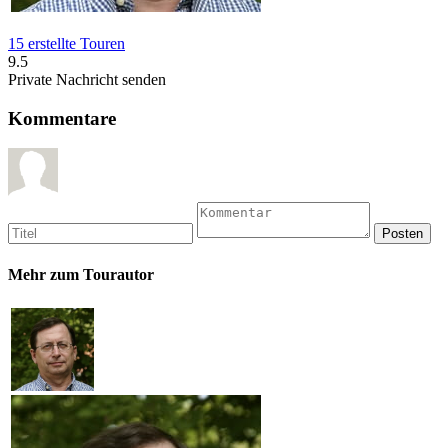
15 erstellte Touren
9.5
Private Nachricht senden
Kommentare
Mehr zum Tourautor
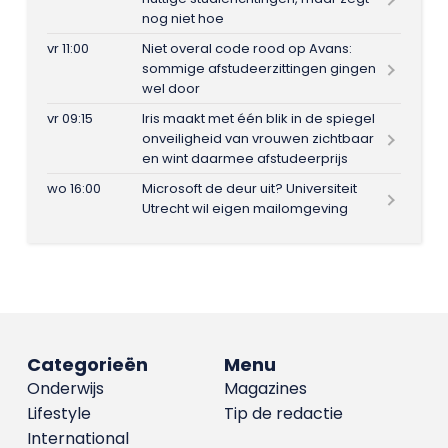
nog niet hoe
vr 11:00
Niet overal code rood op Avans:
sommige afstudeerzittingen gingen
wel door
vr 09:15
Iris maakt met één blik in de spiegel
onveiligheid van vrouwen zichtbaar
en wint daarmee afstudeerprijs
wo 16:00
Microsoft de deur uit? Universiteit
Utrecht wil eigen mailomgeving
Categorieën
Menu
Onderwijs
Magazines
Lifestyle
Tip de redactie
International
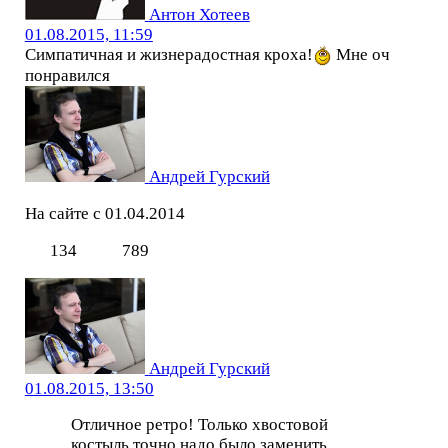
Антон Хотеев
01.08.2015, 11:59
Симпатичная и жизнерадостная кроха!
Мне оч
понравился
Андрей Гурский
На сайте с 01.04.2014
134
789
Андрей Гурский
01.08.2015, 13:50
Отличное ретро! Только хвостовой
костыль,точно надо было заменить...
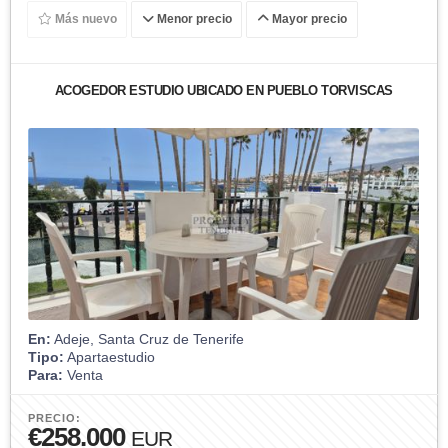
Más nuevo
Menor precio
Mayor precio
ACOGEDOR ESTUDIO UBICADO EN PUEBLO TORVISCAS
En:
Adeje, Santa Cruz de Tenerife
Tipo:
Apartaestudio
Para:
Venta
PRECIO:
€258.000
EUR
---
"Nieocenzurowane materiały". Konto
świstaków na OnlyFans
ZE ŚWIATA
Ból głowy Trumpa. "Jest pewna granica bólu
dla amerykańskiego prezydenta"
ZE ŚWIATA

■ Exercise brief
Beginning with the line that contains "15 erstellte Touren" and ending with the line that contains "Menor precio", reproduce the listing exactly, pictures excluded.

■ Task response
15 erstellte Touren
9.5
Private Nachricht senden
Kommentare
Mehr zum Tourautor
nog niet hoe
vr 11:00
Niet overal code rood op Avans:
sommige afstudeerzittingen gingen
wel door
vr 09:15
Iris maakt met één blik in de spiegel
onveiligheid van vrouwen zichtbaar
en wint daarmee afstudeerprijs
wo 16:00
Microsoft de deur uit? Universiteit
Utrecht wil eigen mailomgeving
Categorieën
Menu
Onderwijs
Magazines
Lifestyle
Tip de redactie
International
Антон Хотеев
01.08.2015, 11:59
Симпатичная и жизнерадостная кроха!
Мне оч
понравился
Андрей Гурский
На сайте с 01.04.2014
134
789
Андрей Гурский
01.08.2015, 13:50
Отличное ретро! Только хвостовой
костыль,точно надо было заменить...
Más nuevo
Menor precio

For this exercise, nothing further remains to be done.